Never said that someone with a degree is more qualified than someone without. But during my job search it appeared that the companies here all required degrees and for them to be notarized/certified. I don't know what that did, but if a company is going to hire you to do a role then they should apply for that visa makes sense, no? If the MOL is the one that is establishing your worth based on your education (which I agree, is dumb), then like I said in the other thread, make sure the contract you sign is for the right position and salary. I think most of the benefits are attached to the position one has in the company and most always the salary you earn. 

I know when I went to apply for my drinking license, I was informed that I had to be a certain level and have a certain salary and since I had it, they accepted the application. Don't know how true that is, but was just stating what I experienced...


----------



## Laowei (Nov 29, 2009)

indoMLA said:


> Never said that someone with a degree is more qualified than someone without. But during my job search it appeared that the companies here all required degrees and for them to be notarized/certified. I don't know what that did, but if a company is going to hire you to do a role then they should apply for that visa makes sense, no? If the MOL is the one that is establishing your worth based on your education (which I agree, is dumb), then like I said in the other thread, make sure the contract you sign is for the right position and salary. I think most of the benefits are attached to the position one has in the company and most always the salary you earn.
> 
> I know when I went to apply for my drinking license, I was informed that I had to be a certain level and have a certain salary and since I had it, they accepted the application. Don't know how true that is, but was just stating what I experienced...

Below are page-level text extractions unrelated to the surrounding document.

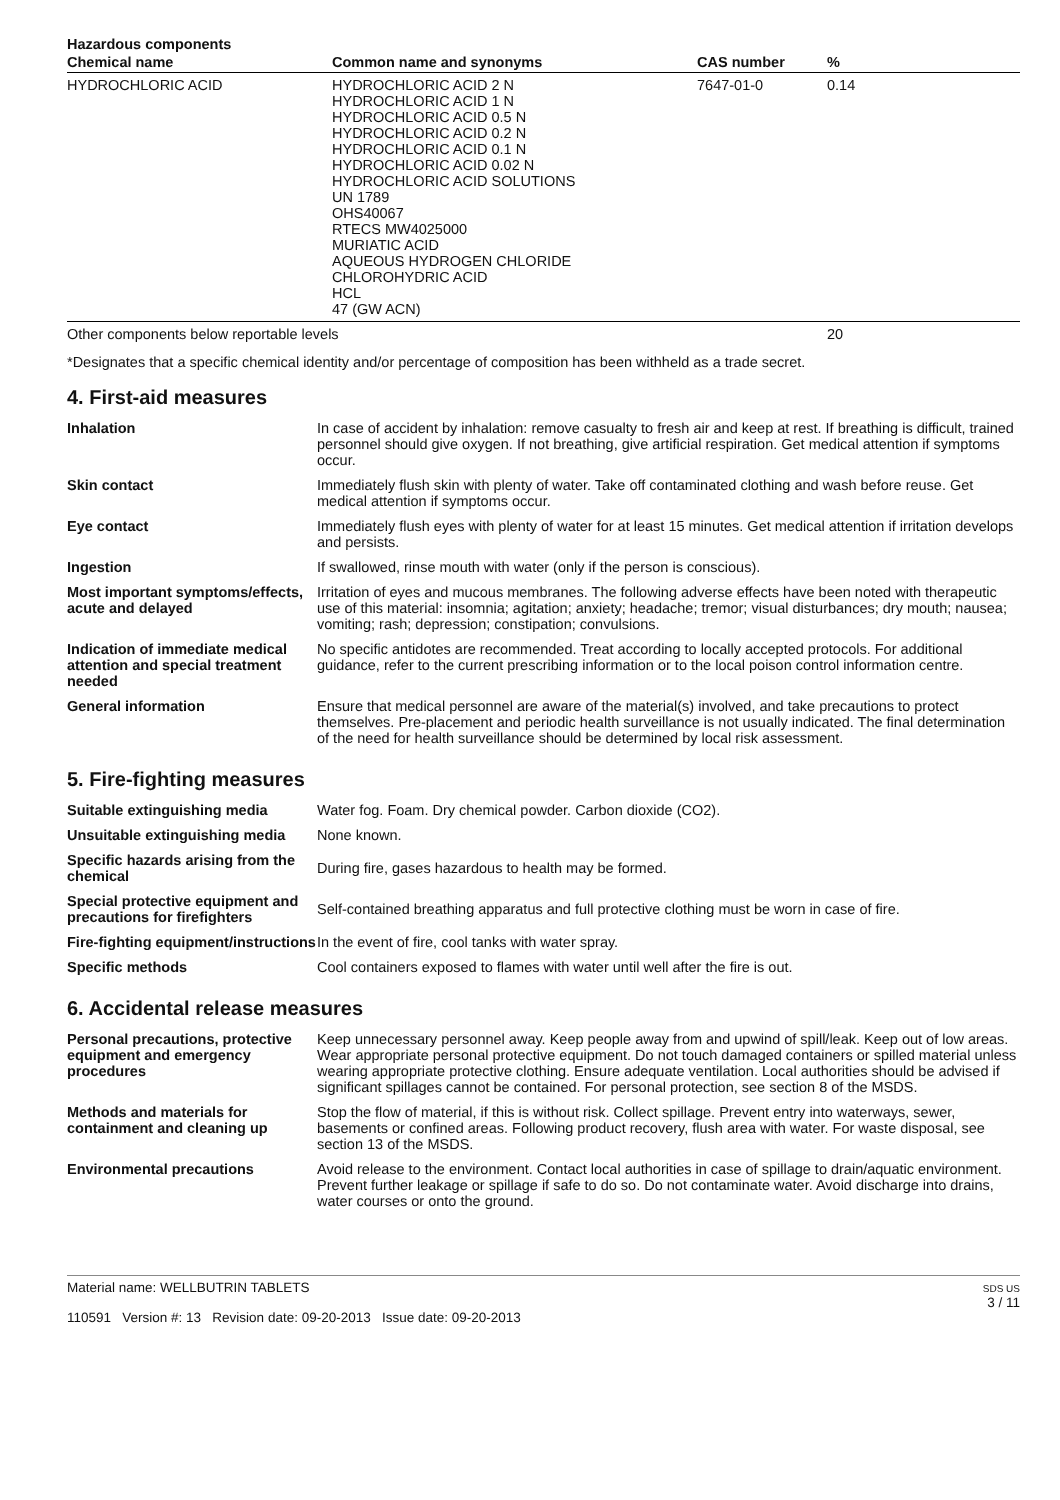| Hazardous components | | | |
| --- | --- | --- | --- |
| Chemical name | Common name and synonyms | CAS number | % |
| HYDROCHLORIC ACID | HYDROCHLORIC ACID 2 N HYDROCHLORIC ACID 1 N HYDROCHLORIC ACID 0.5 N HYDROCHLORIC ACID 0.2 N HYDROCHLORIC ACID 0.1 N HYDROCHLORIC ACID 0.02 N HYDROCHLORIC ACID SOLUTIONS UN 1789 OHS40067 RTECS MW4025000 MURIATIC ACID AQUEOUS HYDROGEN CHLORIDE CHLOROHYDRIC ACID HCL 47 (GW ACN) | 7647-01-0 | 0.14 |
| Other components below reportable levels | | | 20 |
*Designates that a specific chemical identity and/or percentage of composition has been withheld as a trade secret.
4. First-aid measures
| Inhalation | In case of accident by inhalation: remove casualty to fresh air and keep at rest. If breathing is difficult, trained personnel should give oxygen. If not breathing, give artificial respiration. Get medical attention if symptoms occur. |
| Skin contact | Immediately flush skin with plenty of water. Take off contaminated clothing and wash before reuse. Get medical attention if symptoms occur. |
| Eye contact | Immediately flush eyes with plenty of water for at least 15 minutes. Get medical attention if irritation develops and persists. |
| Ingestion | If swallowed, rinse mouth with water (only if the person is conscious). |
| Most important symptoms/effects, acute and delayed | Irritation of eyes and mucous membranes. The following adverse effects have been noted with therapeutic use of this material: insomnia; agitation; anxiety; headache; tremor; visual disturbances; dry mouth; nausea; vomiting; rash; depression; constipation; convulsions. |
| Indication of immediate medical attention and special treatment needed | No specific antidotes are recommended. Treat according to locally accepted protocols. For additional guidance, refer to the current prescribing information or to the local poison control information centre. |
| General information | Ensure that medical personnel are aware of the material(s) involved, and take precautions to protect themselves. Pre-placement and periodic health surveillance is not usually indicated. The final determination of the need for health surveillance should be determined by local risk assessment. |
5. Fire-fighting measures
| Suitable extinguishing media | Water fog. Foam. Dry chemical powder. Carbon dioxide (CO2). |
| Unsuitable extinguishing media | None known. |
| Specific hazards arising from the chemical | During fire, gases hazardous to health may be formed. |
| Special protective equipment and precautions for firefighters | Self-contained breathing apparatus and full protective clothing must be worn in case of fire. |
| Fire-fighting equipment/instructions | In the event of fire, cool tanks with water spray. |
| Specific methods | Cool containers exposed to flames with water until well after the fire is out. |
6. Accidental release measures
| Personal precautions, protective equipment and emergency procedures | Keep unnecessary personnel away. Keep people away from and upwind of spill/leak. Keep out of low areas. Wear appropriate personal protective equipment. Do not touch damaged containers or spilled material unless wearing appropriate protective clothing. Ensure adequate ventilation. Local authorities should be advised if significant spillages cannot be contained. For personal protection, see section 8 of the MSDS. |
| Methods and materials for containment and cleaning up | Stop the flow of material, if this is without risk. Collect spillage. Prevent entry into waterways, sewer, basements or confined areas. Following product recovery, flush area with water. For waste disposal, see section 13 of the MSDS. |
| Environmental precautions | Avoid release to the environment. Contact local authorities in case of spillage to drain/aquatic environment. Prevent further leakage or spillage if safe to do so. Do not contaminate water. Avoid discharge into drains, water courses or onto the ground. |
Material name: WELLBUTRIN TABLETS
110591 Version #: 13 Revision date: 09-20-2013 Issue date: 09-20-2013
SDS US
3 / 11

To be fair my experience for both jobs here was that i was headhunted so wasnt applying for the positions, but was recommended for them. Both positions did require high level degrees, but they were more interested in my experience than qualifications so wasnt an issue, just make sure your resume is good if you have the experience.

Regarding drink license its true both your level of spend per month and the acceptance to get one is based on your salary with a max of 1500aed


----------